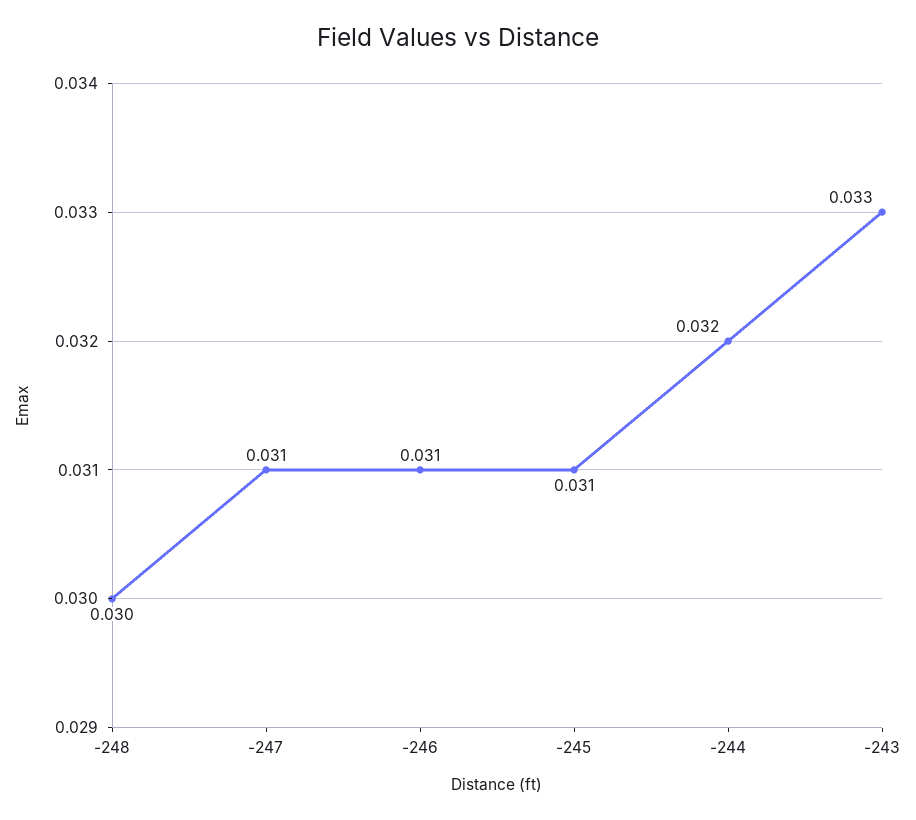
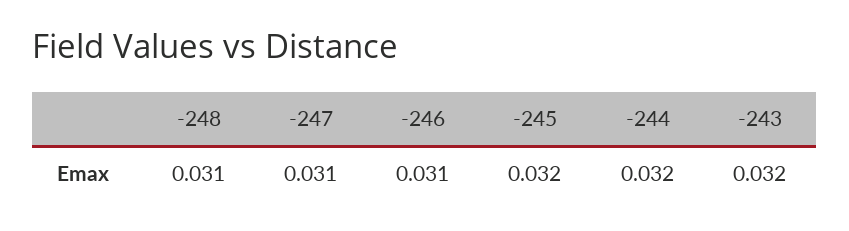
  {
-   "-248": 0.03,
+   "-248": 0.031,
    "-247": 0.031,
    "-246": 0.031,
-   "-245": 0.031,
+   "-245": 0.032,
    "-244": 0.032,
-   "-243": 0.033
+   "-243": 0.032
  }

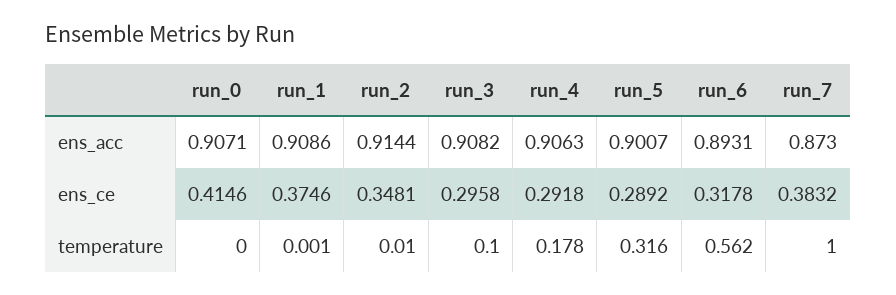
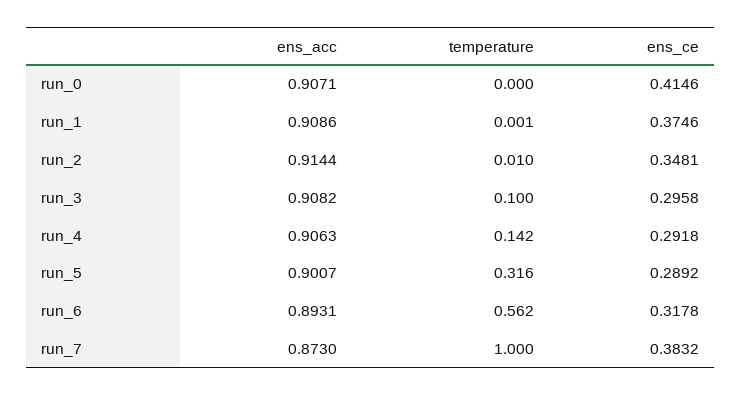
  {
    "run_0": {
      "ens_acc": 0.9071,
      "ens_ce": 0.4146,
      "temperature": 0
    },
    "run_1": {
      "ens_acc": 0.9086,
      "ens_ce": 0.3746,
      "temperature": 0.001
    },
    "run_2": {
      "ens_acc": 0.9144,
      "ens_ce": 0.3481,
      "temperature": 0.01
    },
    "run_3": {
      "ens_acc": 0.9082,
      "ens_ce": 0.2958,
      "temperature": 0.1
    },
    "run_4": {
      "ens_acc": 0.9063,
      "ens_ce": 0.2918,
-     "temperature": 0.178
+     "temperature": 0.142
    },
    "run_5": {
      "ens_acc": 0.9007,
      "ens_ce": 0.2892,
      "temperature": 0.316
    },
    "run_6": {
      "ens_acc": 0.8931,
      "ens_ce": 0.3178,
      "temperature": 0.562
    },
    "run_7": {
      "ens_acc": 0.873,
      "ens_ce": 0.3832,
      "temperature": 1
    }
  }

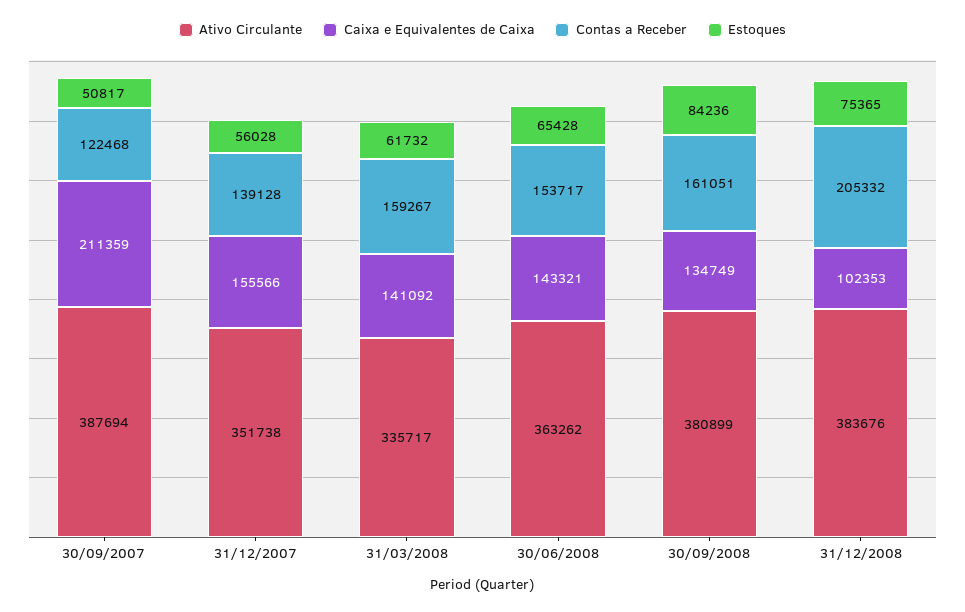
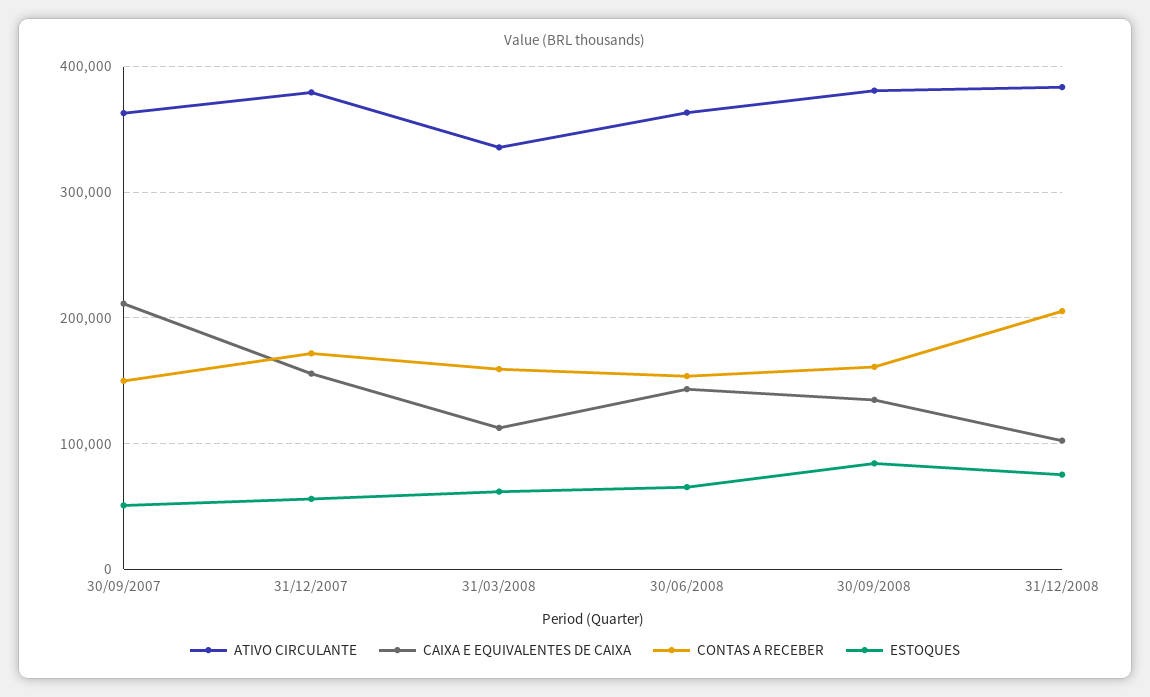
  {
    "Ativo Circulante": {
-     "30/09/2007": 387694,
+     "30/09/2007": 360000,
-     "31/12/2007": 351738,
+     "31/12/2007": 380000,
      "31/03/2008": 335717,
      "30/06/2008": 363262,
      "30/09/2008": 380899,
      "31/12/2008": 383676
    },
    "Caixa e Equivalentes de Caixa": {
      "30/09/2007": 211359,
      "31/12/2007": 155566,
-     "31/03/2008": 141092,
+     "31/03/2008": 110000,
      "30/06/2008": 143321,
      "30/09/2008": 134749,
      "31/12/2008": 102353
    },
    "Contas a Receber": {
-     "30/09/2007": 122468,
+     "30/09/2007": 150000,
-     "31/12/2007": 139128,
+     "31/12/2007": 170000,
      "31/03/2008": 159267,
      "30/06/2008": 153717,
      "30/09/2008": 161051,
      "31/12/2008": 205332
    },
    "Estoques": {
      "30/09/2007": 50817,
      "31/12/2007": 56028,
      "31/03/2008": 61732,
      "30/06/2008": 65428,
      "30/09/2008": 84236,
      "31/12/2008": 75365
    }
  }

****************************************

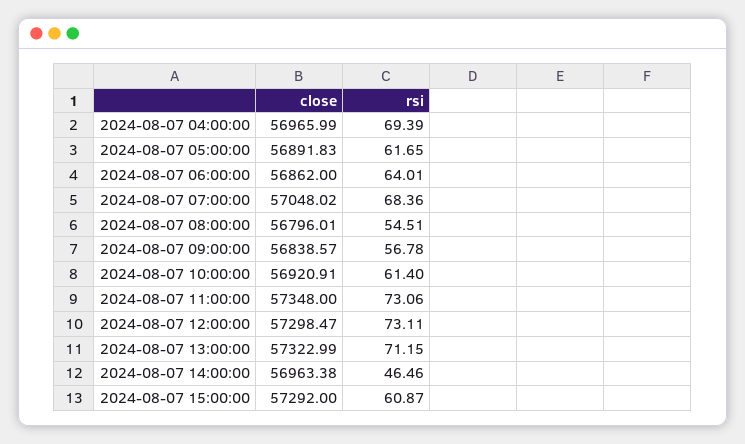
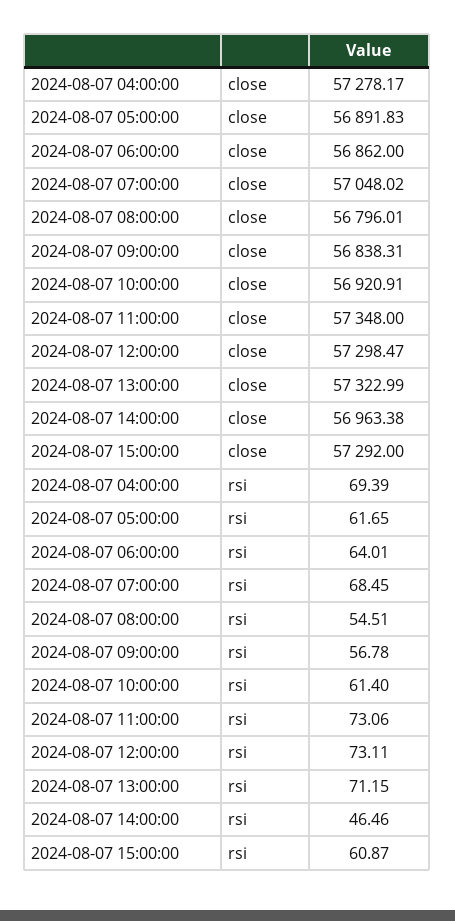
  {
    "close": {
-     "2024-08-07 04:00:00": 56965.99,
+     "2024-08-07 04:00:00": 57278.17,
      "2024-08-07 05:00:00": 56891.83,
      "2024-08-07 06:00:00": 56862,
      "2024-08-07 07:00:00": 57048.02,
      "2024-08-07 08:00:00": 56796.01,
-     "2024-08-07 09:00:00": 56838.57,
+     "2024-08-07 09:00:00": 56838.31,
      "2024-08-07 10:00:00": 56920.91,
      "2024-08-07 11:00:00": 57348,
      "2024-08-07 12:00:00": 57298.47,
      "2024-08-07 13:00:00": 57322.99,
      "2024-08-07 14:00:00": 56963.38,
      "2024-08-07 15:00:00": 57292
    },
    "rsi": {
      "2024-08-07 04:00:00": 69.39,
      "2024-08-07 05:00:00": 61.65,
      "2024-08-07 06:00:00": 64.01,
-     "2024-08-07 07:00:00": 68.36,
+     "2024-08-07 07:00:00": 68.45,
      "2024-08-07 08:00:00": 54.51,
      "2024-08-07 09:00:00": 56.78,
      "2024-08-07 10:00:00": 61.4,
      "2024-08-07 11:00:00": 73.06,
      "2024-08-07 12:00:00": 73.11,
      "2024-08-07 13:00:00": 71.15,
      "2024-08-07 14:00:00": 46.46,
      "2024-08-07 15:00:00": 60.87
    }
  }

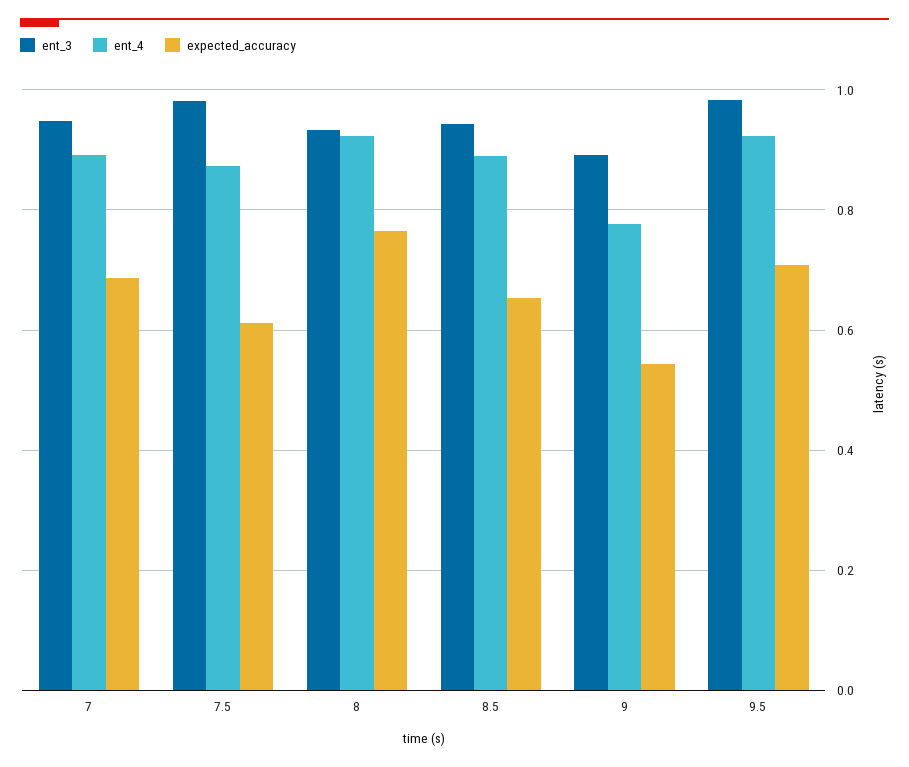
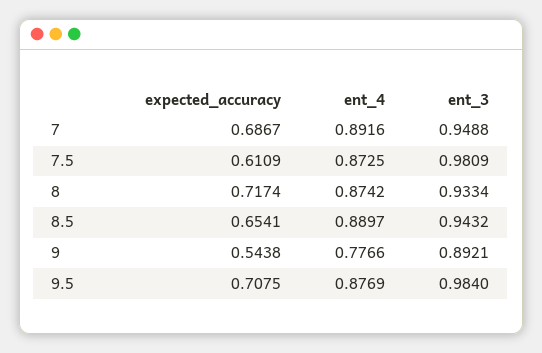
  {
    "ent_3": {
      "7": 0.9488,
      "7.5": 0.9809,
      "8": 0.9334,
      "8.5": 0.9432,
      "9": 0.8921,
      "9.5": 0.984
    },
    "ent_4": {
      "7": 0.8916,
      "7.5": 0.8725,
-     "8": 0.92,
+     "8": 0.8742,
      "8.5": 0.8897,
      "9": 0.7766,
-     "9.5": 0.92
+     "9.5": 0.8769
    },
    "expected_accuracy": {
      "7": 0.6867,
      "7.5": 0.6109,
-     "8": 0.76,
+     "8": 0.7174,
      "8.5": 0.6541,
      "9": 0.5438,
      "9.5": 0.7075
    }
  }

****************************************

EXERCISE INSTRUCTIONS> Locate the word "temperature" in the entries, and copy every line where it is found.

RESULT OF THE TASK>
      "temperature": 0
      "temperature": 0.001
      "temperature": 0.01
      "temperature": 0.1
-     "temperature": 0.178
+     "temperature": 0.142
      "temperature": 0.316
      "temperature": 0.562
      "temperature": 1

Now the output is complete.